After a few minutes of cripplingly close views as it gorged on the seed, the bird retreated into a bush at the back of the garden, where it sat bold and upright briefly before moving up into the conifers once more. It returned shortly afterwards, when other newly arrived birders photographed the bird at similar quarters to me originally, whilst I admired it in the bins from a distance as it started to feed on an apple. I had hoped it would move onto the bird bath, so as to allow for more artistic photo opportunities, but in the conditions it was more attracted to the seed. The third and final time that it put in an appearance, just before I left, saw it more or less come right up to the french doors, allowing for views down to 5ft and difficulty getting the full bird into the viewfinder, even though the bird was standing tall. Nonetheless, I couldn’t have asked for more photography and view wise. Below are the best photos I managed from the session:
The extremely close views also allowed for plenty of notes on the structural and plumage features of this beautiful bird. There has been some doubt over the age of this bird, but I believe that the original call of first-winter is correct. The detailed notes made, albeit in some cases from the photos, are below and linked with the photos above and have proved helpful in my understanding of how to age these birds:
- Head charcoal grey rather than jet black as in adult. Ear coverts, nape, mantle and uppertail coverts all concolourous with head.

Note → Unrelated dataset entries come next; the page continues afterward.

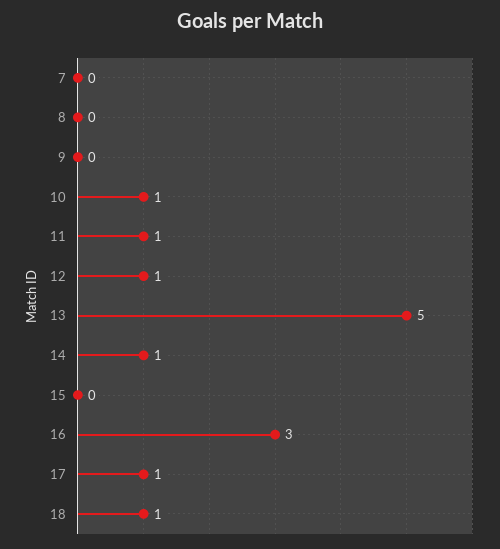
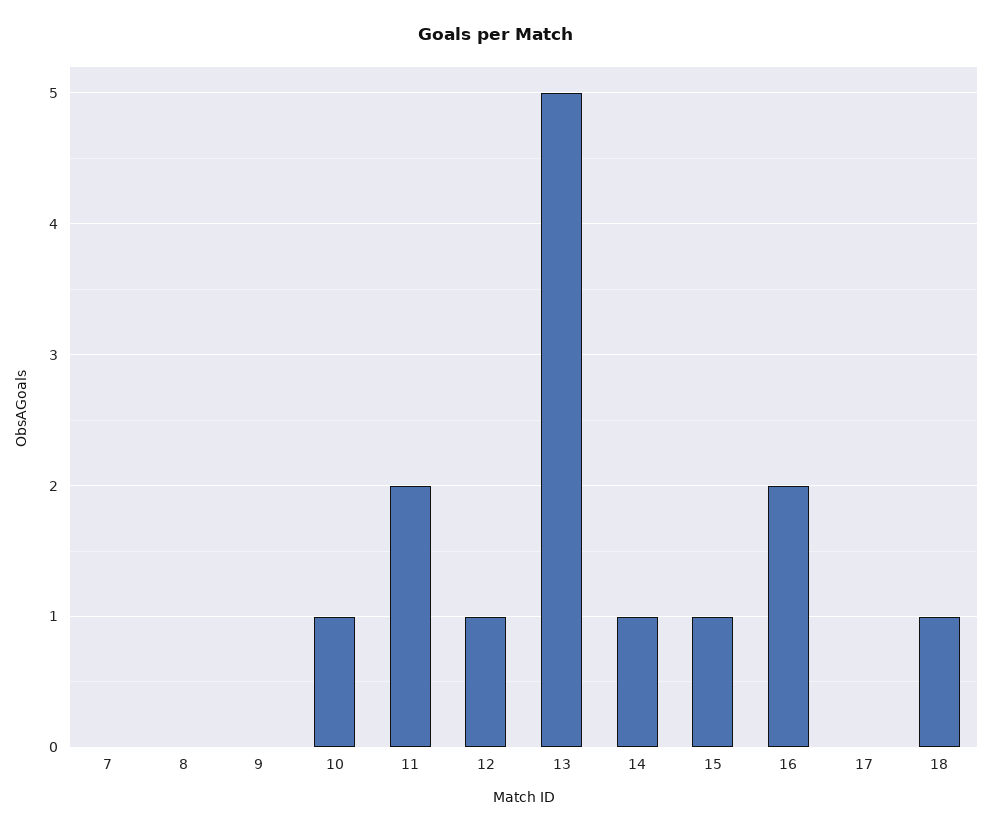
  {
    "7": 0,
    "8": 0,
    "9": 0,
    "10": 1,
-   "11": 1,
+   "11": 2,
    "12": 1,
    "13": 5,
    "14": 1,
-   "15": 0,
+   "15": 1,
-   "16": 3,
+   "16": 2,
-   "17": 1,
+   "17": 0,
    "18": 1
  }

- Jet black eye with faint yellow iris, though not strikingly bright contrast with face as in full adult
- Upper mandible blackish, contrasting with golden yellow, fairly thick set lower mandible. Black from upper mandible bleeding roughly a quarter of the way down from tip of lower mandible (photo 7)
- Upper breast a mottled, spotted black ‘bib’ rather than full black sheen as in adult, ending at start of flanks
- Flanks subdued, smudged brown contrasting with off white underparts, rather than unmarked flanks as in adult. *
- Upper scapulars with black centres and fringes. Alula deep jet black contrasting with brown fringed, black centred lesser coverts.
- Median coverts and greater coverts black centred with increasingly pale fringes. Two outermost greater coverts with evident white fringes (Photo 2, 4 etc.), this diagnostic of a first winter bird.
- Legs a pale fleshy pink. A touch smaller than Blackbird, often standing erect like Fieldfare (photo 8). Very aggressive behaviour, intimidating local Blackbirds.
* The subdued flanks maybe make this bird quite a well developed 1st winter, as some younger 1st winters such as this bird have far more pronounced, extensive flank streaking.
Within a couple of hours, I was back at a snow free school, and getting on with the working day as planned. But that hour was one of the most enjoyable I had had for some time, alleviating all my winter related frustrations and my academic pressures disappearing in the company in one of the most stunning and exciting passerines I have seen in Britain to date. Just an amazing bird, one to remember for a long, long time to come. Hopefully it will not be the last regional rarity that I will see here before I move away from the area in the summer.